Real Leaders Don't Make Excuses

There are so many ways we get in our own way. You might know a team member who regularly pipes up with, “We tried that 5 years ago and it didn’t work.” Maybe you have your own go-to excuse, like, “That’s the way we’ve always done it.”

Of course, it never seems like an excuse at the time. One of my favorites is, “That’s above my pay grade.” To me it’s only another version of “It’s not my job.”

Don’t get caught up in a tragedy of errors

Excuses can have dire consequences. One of the best examples I can think of happened to a colleague while she was on a project team many years ago. For our story today, I’ll call her Claire.

Claire was having a hard time getting what she needed to get her job done. She was on a team implementing a new software program. Her contact with the software company was not cooperative. You could even say he was actively uncooperative.

She went to her project manager. He reflected how odd it was that not only Claire but also three of her teammates voiced the same experience. Peculiar, that. Yet he didn’t observe the behavior they described.

She asked that he get a new rep. He said if he wasn’t seeing a problem he couldn’t ruin the rep's career by raising this up with his employer.

Apparently the project manager was okay with allowing Claire and her teammates to languish in a miserable situation, and make no progress on the project for that matter. His advice was to cut the rep some slack.

Claire talked to her boss about this, many times. He suggested she would get good practice at managing challenging situations. Claire went to her boss’s boss, several times. He was a little more empathetic. He told her to let him know when she was at her breaking point. Then he would act. Why would you want to wait until the person was at a breaking point?

In the meantime Claire stayed up nights brainstorming and reading books on what she could do to improve the situation. She lost sleep.

To make a long story short, the situation inadvertently became quite public. HR got involved. The persons who didn’t act looked pretty bad.

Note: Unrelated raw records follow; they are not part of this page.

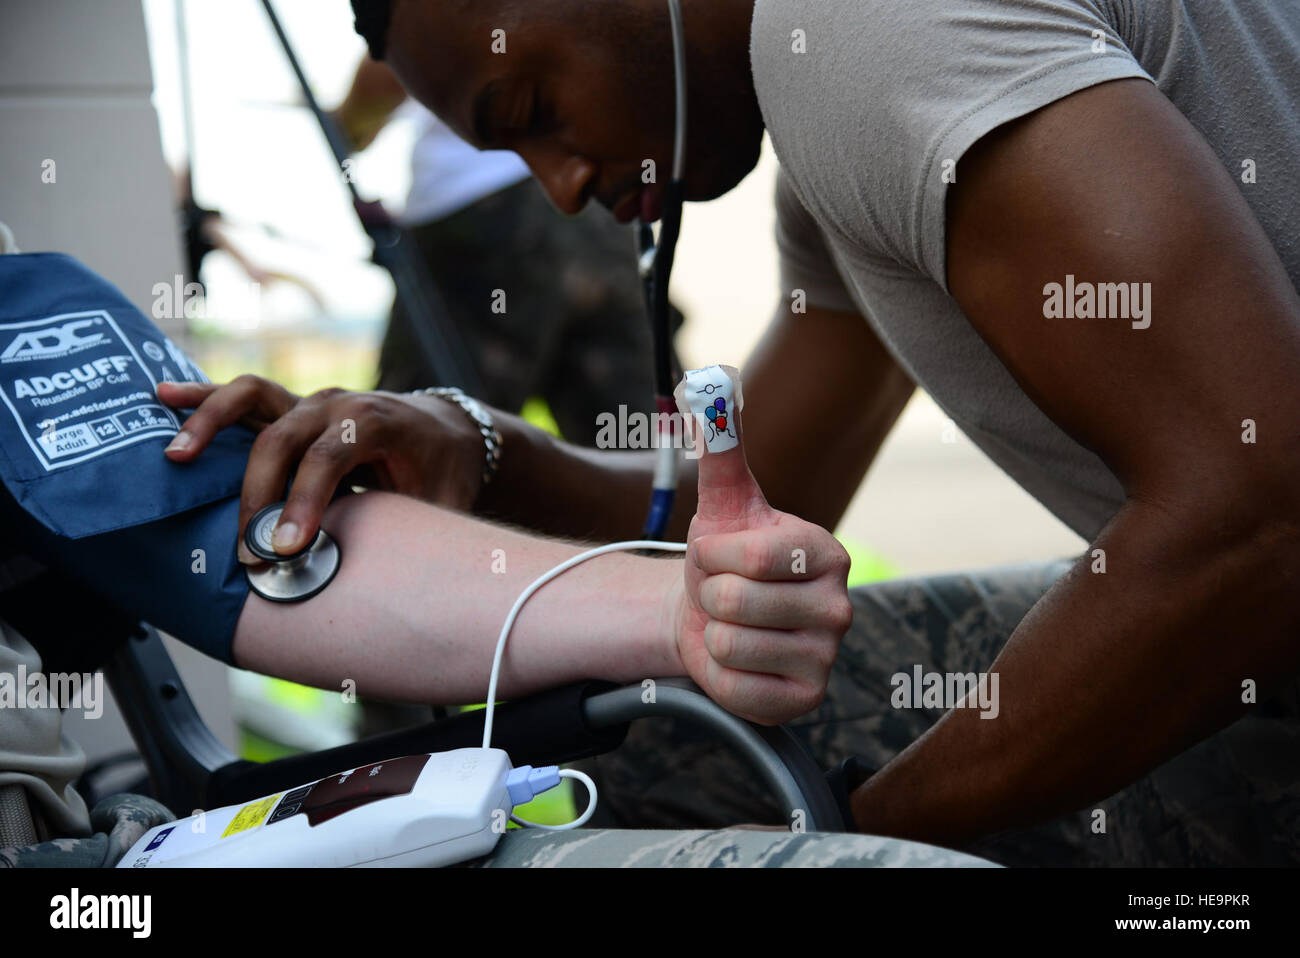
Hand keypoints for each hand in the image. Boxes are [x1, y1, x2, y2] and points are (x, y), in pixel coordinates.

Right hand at [157, 377, 485, 561]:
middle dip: (258, 493)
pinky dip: (203, 397)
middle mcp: (337, 405)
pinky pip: (242, 397)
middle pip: (283, 439)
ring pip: (251, 398)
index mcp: (376, 423)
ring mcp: (309, 402)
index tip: (287, 547)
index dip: (305, 501)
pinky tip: (163, 398)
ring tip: (176, 457)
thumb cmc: (444, 473)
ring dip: (210, 424)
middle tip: (246, 549)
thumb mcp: (443, 505)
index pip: (329, 458)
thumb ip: (419, 534)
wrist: (448, 429)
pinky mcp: (290, 408)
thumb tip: (408, 586)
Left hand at [673, 396, 852, 724]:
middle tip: (723, 595)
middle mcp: (841, 606)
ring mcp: (826, 657)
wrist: (713, 618)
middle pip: (735, 601)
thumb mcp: (723, 501)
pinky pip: (733, 687)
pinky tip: (736, 661)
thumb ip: (722, 444)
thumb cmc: (725, 558)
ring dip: (712, 634)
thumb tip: (714, 381)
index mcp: (827, 551)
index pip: (749, 555)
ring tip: (729, 625)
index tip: (718, 557)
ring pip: (728, 644)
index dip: (712, 556)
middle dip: (709, 596)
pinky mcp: (804, 701)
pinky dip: (718, 674)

Claire was so wrung out that she quit.

Real leaders don’t say, “It’s not my job”

I shudder to think about running a root cause failure analysis on this situation. At every turn "leaders" failed Claire with some version of “It’s not my job.” What can we learn?

As I consider this incident, and many others that wound up in my office as an HR manager, I offer these points to check yourself.

  • Has the person done everything within their power to improve the situation? Do they have the skills? If not, are you coaching them on that? What would “cut him some slack” look like?
  • Does the person bringing the issue to you have the authority to change the situation? Do you? Who does? Who should escalate it?
  • Are you listening deeply and with discernment? Are you dialing in how long this has been going on? How is this affecting the person’s health? What is the state of this person’s productivity?
  • Does this person typically have problems like this? An employee may have a reputation for exaggeration or creating drama. That doesn’t mean the situation isn’t real this time. It deserves some level of investigation.
  • What is your part? Are you avoiding conflict? Are you pushing it back to the employee because it’s sticky? Be honest with yourself.

It IS your job — A real leader rises to the occasion

A real leader gets the full picture of the situation. A real leader understands the well-being of employees has a direct effect on the success of the work. A real leader takes the challenge even when the situation is ugly. A real leader doesn't have the luxury of making excuses.